Today, as a result, homes with a combined value of $ 107 billion are now 25% more likely to be flooded than unreduced homes, according to researchers at real estate brokerage firm Redfin. The firm released the results of the analysis of redlined and non-redline communities facing climate change-related flood risks Monday morning.
The report, which examined data from the flood map of 38 major U.S. metropolitan areas, noted that modern U.S. flood risk maps are very similar to the redlinable maps of the 1930s.
“The discrimination that happened in the past may seem like it happened a long time ago, but it gets complicated,” Redfin chief economist Daryl Fairweather told CNN Business. “It’s not like discriminatory historical practices actually decreased.
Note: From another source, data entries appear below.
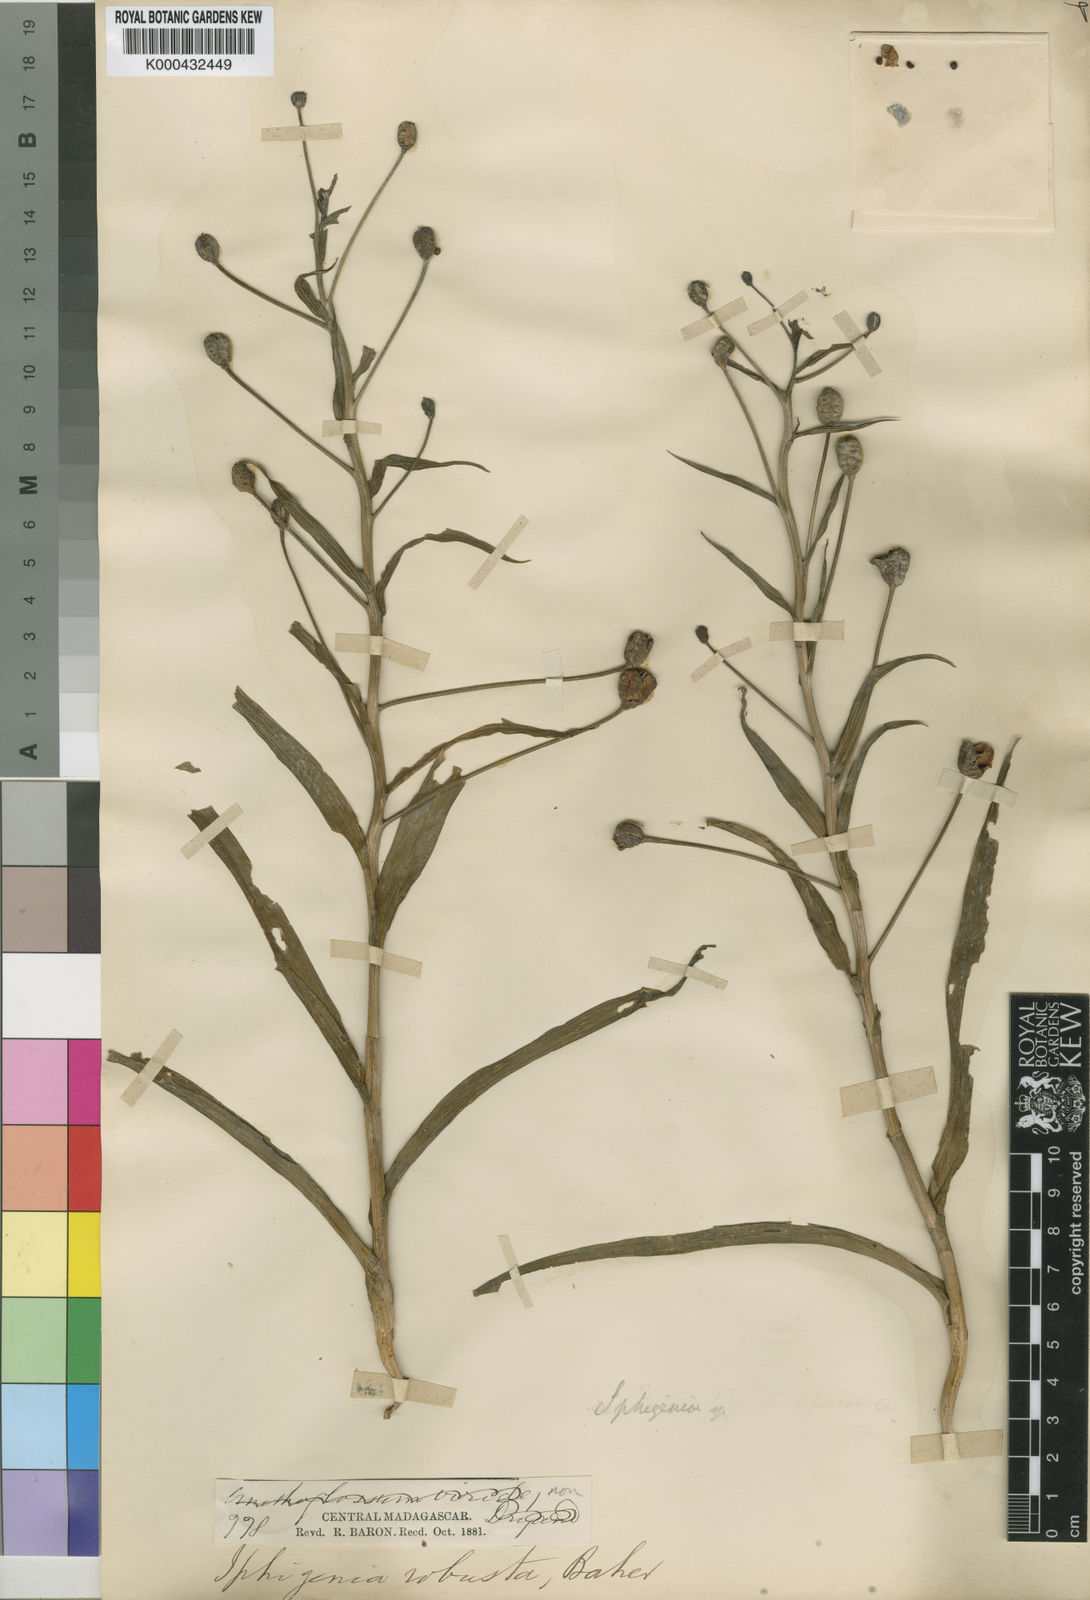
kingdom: Plantae
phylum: Tracheophyta
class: Liliopsida
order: Liliales
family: Colchicaceae
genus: Iphigenia
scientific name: Iphigenia robusta
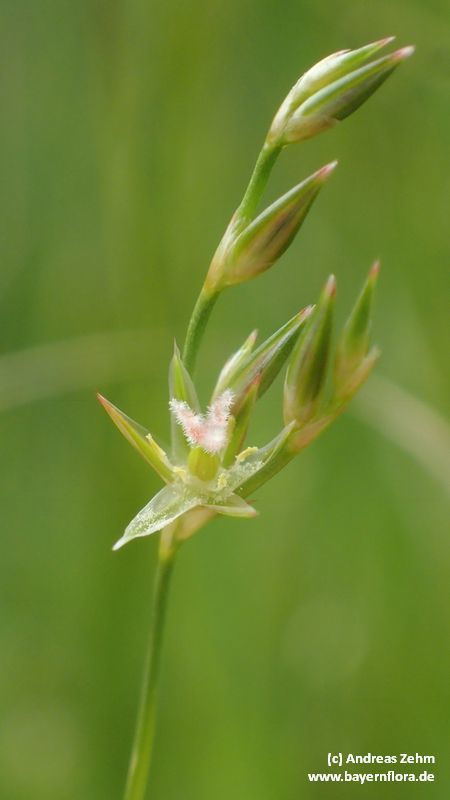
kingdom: Plantae
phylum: Tracheophyta
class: Liliopsida
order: Poales
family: Juncaceae
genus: Juncus
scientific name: Juncus tenuis
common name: Slender rush
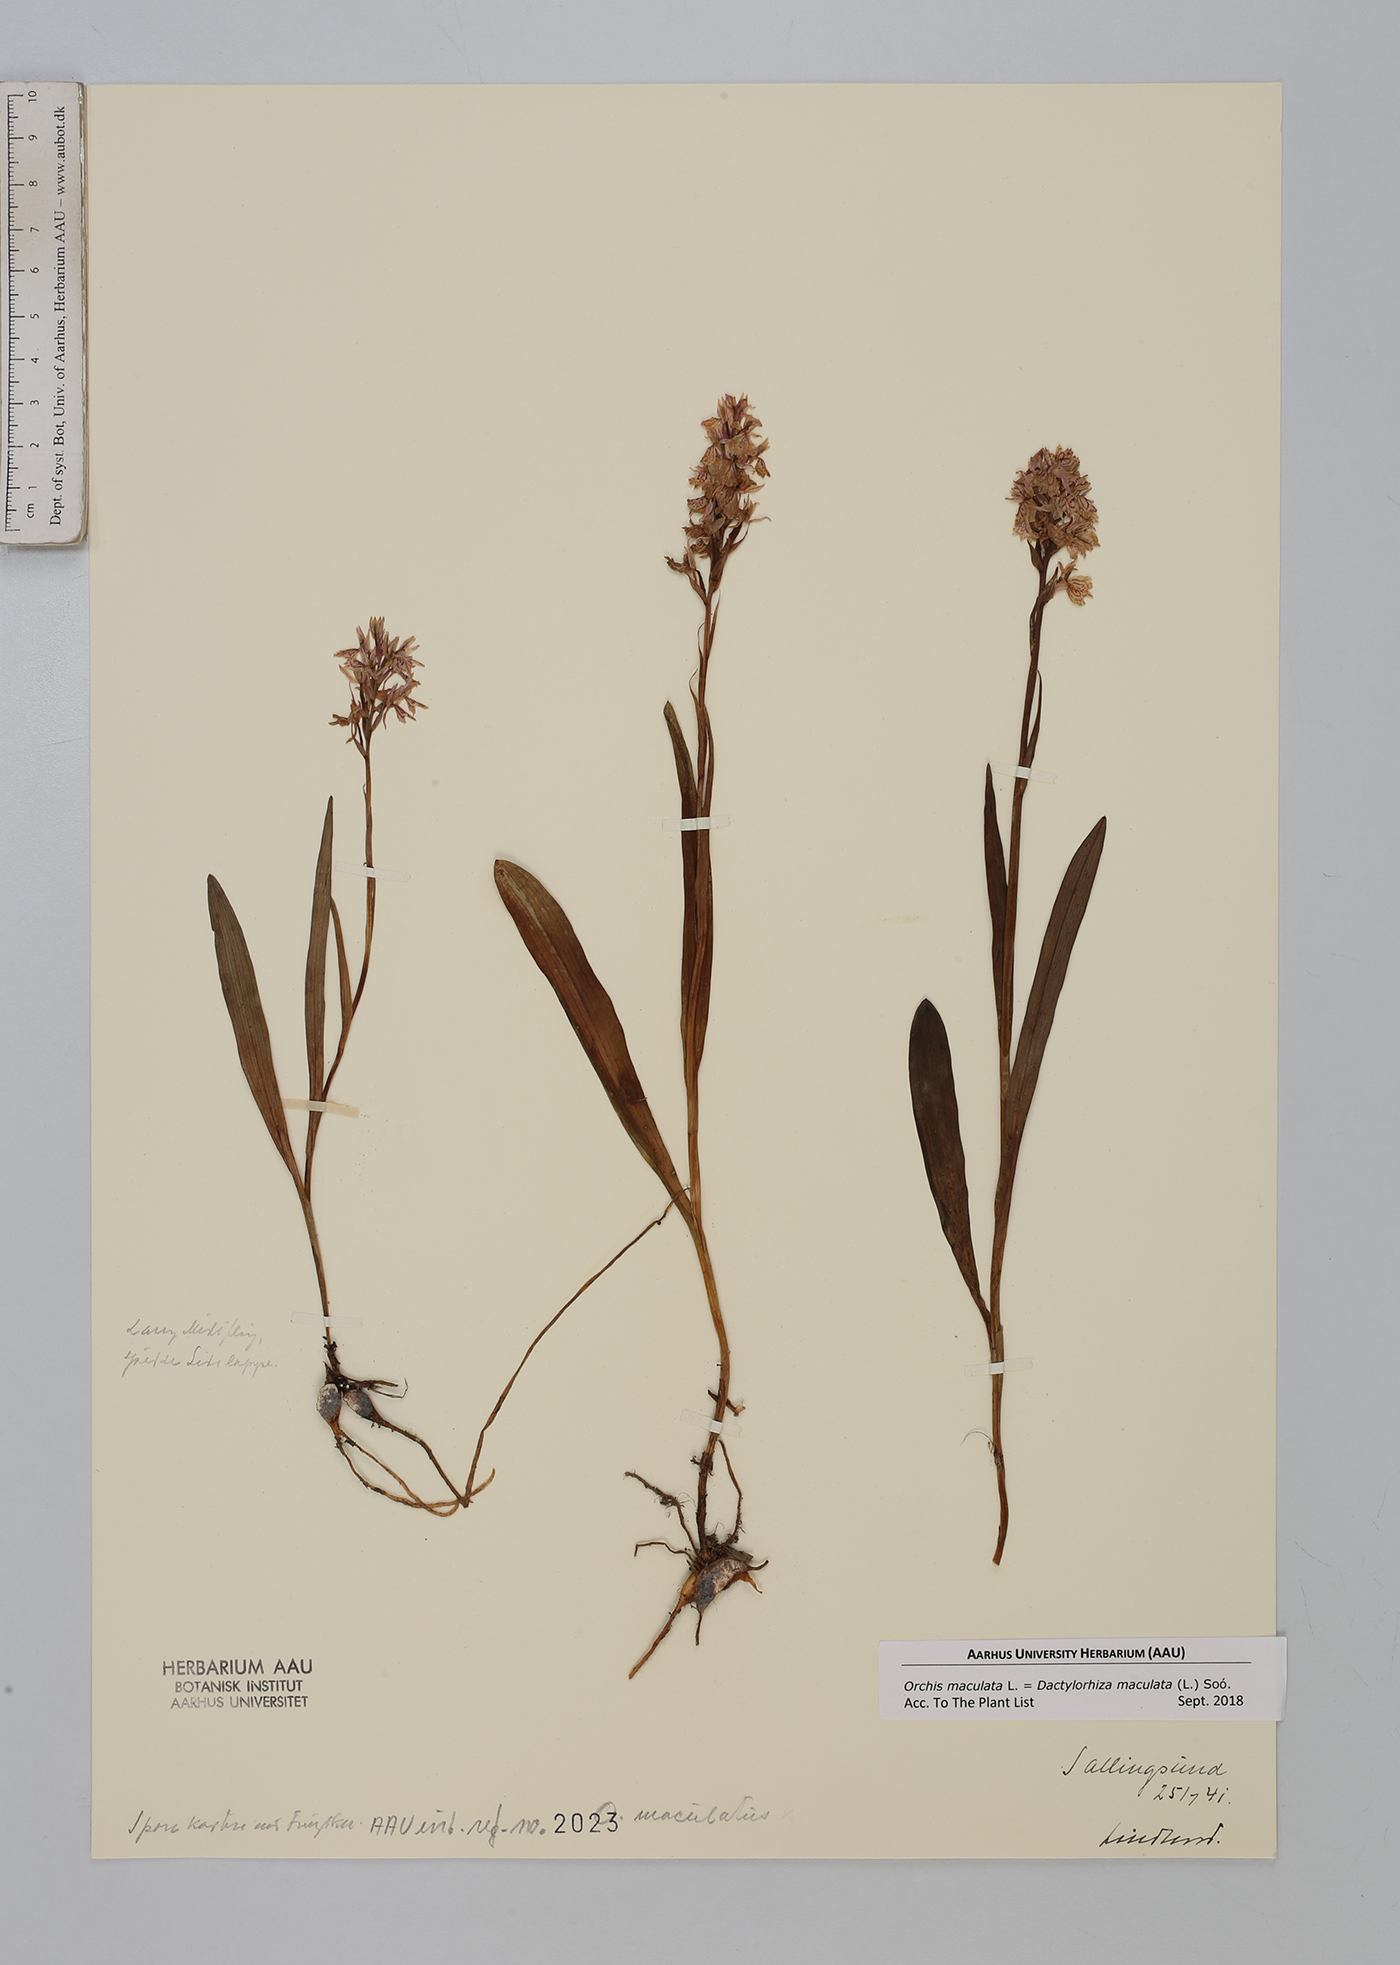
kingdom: Plantae
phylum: Tracheophyta
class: Liliopsida
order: Asparagales
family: Orchidaceae
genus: Dactylorhiza
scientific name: Dactylorhiza maculata
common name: Heath spotted-orchid
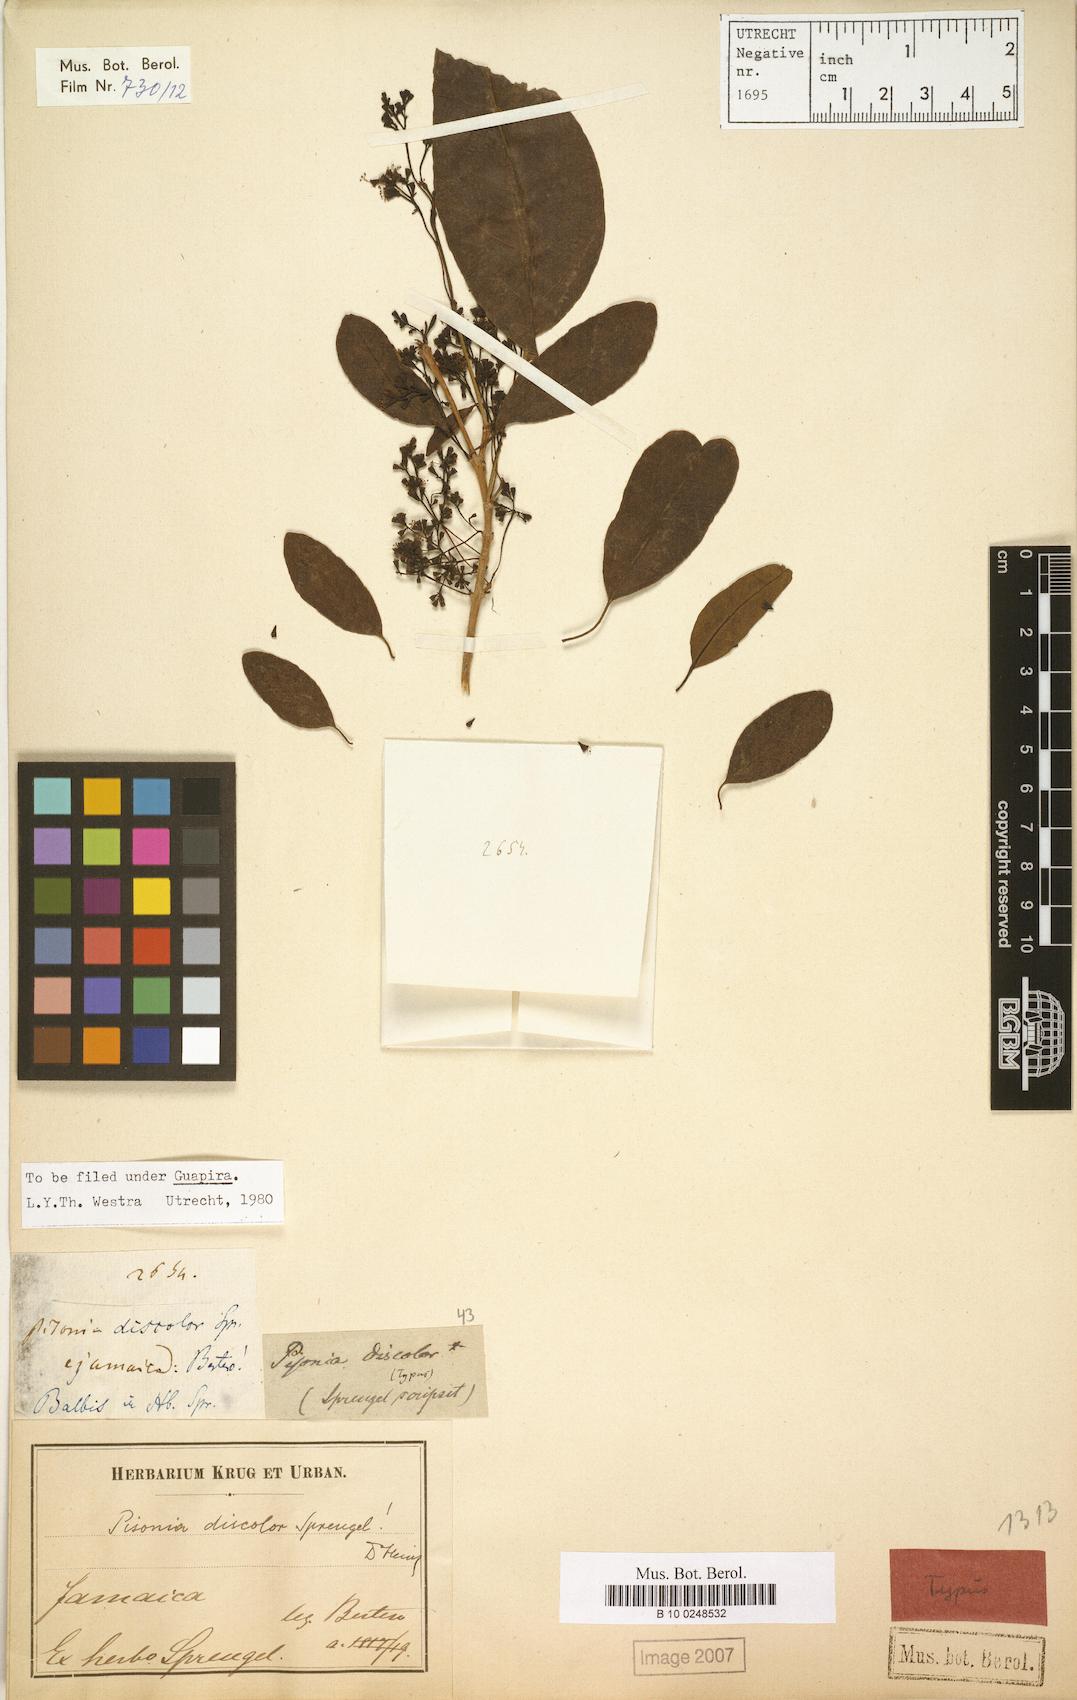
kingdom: Plantae
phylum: Tracheophyta
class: Magnoliopsida
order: Caryophyllales
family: Nyctaginaceae
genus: Guapira
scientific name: Guapira discolor
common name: Beeftree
They seem to actually increase effectively.”
Redfin researchers determined that areas of cities they examined that were not redlined were at risk of suffering or destroying $ 85 billion worth of homes due to climate change-related floods, $ 22 billion less than neighborhoods redefined.
In their report, the firm’s researchers said more than 58% “of homes in neighborhoods that were previously designated undesirable for mortgage lending are not white” and “history has shown that when storms come, communities of color in these formerly reduced areas usually suffer the most. “
“[More than] 600,000 properties faced a 100-year flood risk, which is the risk that one of these truly catastrophic floods will affect them, ”Fairweather said.
Fairweather noted the disproportionate impact Hurricane Katrina had on people of color in New Orleans in 2005 and Hurricane Harvey on black and brown Houston residents in 2017 to illustrate its point.
Without public and private intervention, Fairweather said the damage future flooding could cause to redefined areas across the nation could further widen the already huge racial wealth gap that exists between most white Americans and their black neighbors. and Latins.
“We would be back safely,” Fairweather said. “It really depends on what the policy response is.”
To help solve the problem, the study’s authors recommend that the federal government provide funding so that some small property owners can test the weather resistance of their homes and offer relocation assistance to area owners in their homes. which the weather test may not be sufficient.
“When we provide assistance for people to move, we should encourage them or insist that they move to places that will not be so affected by climate change,” Fairweather said.